The recent killing of Ahmed Gulak, a former political adviser to President Goodluck Jonathan, in Owerri highlighted the level of insecurity in Imo State.
The governor of Imo State, Hope Uzodinma, said the security situation in his state is 'better' when compared with "what is going on in other parts of Nigeria".
"I can even tell you that the Imo case is better, apart from one or two cases that involved very important personalities. There has never been a time that 20 persons died (were killed) at a time or school children were kidnapped, and all that," Mr Uzodinma told reporters at the Presidential Villa after meeting with President Muhammadu Buhari.
It is not clear which state(s) the governor was specifically referring to as there have been several killings across the nation in recent months including high profile cases of school children being kidnapped especially in parts of the north.
'Epicentre of violence'
IPOB, a pro-Biafra group, which has been proscribed by the Nigerian government, has a high concentration of its members and supporters in Imo State which appears to be the epicentre of the group's activities in the country's South-east region.
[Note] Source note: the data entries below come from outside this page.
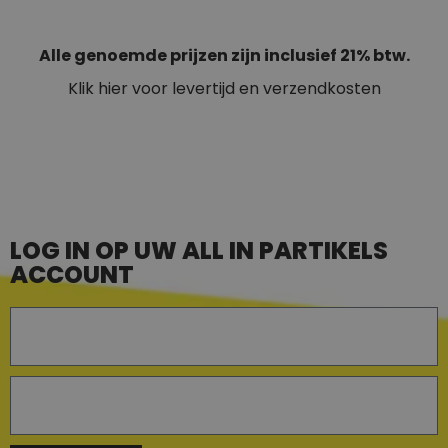
Alle genoemde prijzen zijn inclusief 21% btw.
Klik hier voor levertijd en verzendkosten
LOG IN OP UW ALL IN PARTIKELS
ACCOUNT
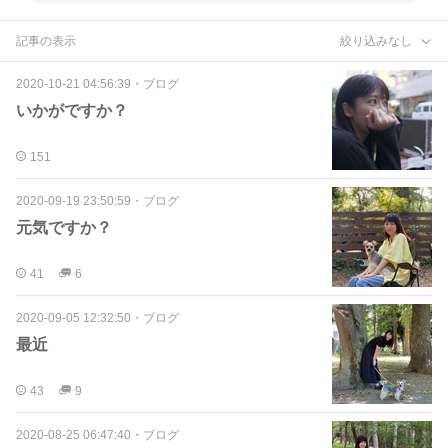
記事の表示
絞り込みなし
2020-10-21 04:56:39
・
ブログ
いかがですか？
151
2020-09-19 23:50:59
・
ブログ
元気ですか？
41
6
2020-09-05 12:32:50
・
ブログ
最近
43
9
2020-08-25 06:47:40
・
ブログ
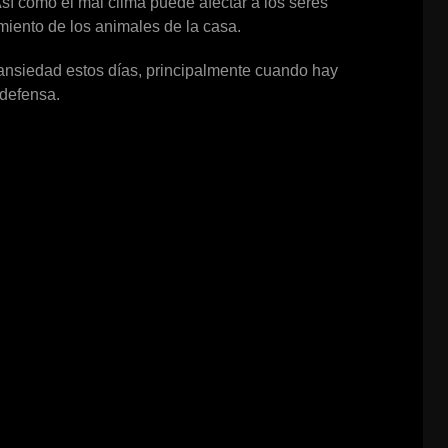
Así como el mal clima puede afectar a los seres
iento de los animales de la casa.
 ansiedad estos días, principalmente cuando hay
 defensa.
Apart from the frequent deadly attacks on security officials, there have been reports of police, including the Nigerian military, carrying out indiscriminate killings and arrests of civilians in the state.
The recent killing of Ahmed Gulak, a chieftain of the All Progressives Congress and a former political adviser to President Goodluck Jonathan, in Owerri highlighted the level of insecurity in the state.
Governor Uzodinma's country home in the state was attacked in April by gunmen who set ablaze part of the building.
"We have been doing our best to see that cases of security breaches are reduced to the barest minimum if not eliminated," said Governor Uzodinma while speaking with the reporters at the Presidential Villa.
The governor said insecurity is a nationwide challenge. He, however, said Imo was relatively safe now for people to visit and also do business.
"We are doing our best. So far, the situation is relatively okay in Imo State than it was. Imo is okay now, people can come around and do their businesses. The normal life and activities have resumed in Imo State, security agencies are on top of their situation."
The governor said he was open to suggestions from people on how to improve upon the security situation in the state.
"I did not closed no door (sic)," he said when asked if he had shut the door against negotiation with people he thought were "causing trouble" in the state.
"In Imo State, as I speak to you, only me cannot restore security. Only me cannot guarantee security. I have to work with traditional rulers, I have to work with opinion leaders, I have to work with the youth leaders to be able to deploy a community kind of security programme, to be able to resist what is going on today.
"But you have heard how people will come from outside the state in the name of unknown gunmen. I don't know when we will begin to know these people and they will commit atrocities, and they will now flee," Mr Uzodinma said.
"I want to use this opportunity to invite all leaders, religious leaders, political leaders, community leaders, and traditional institutions to join hands, because the only country we have is Nigeria, we don't have another country. And if we're not united, we will achieve nothing.
"We must contribute our quota, however it is, to ensure that Nigeria remains strong, united, a place that we will go about our businesses, equity and justice is guaranteed," he added.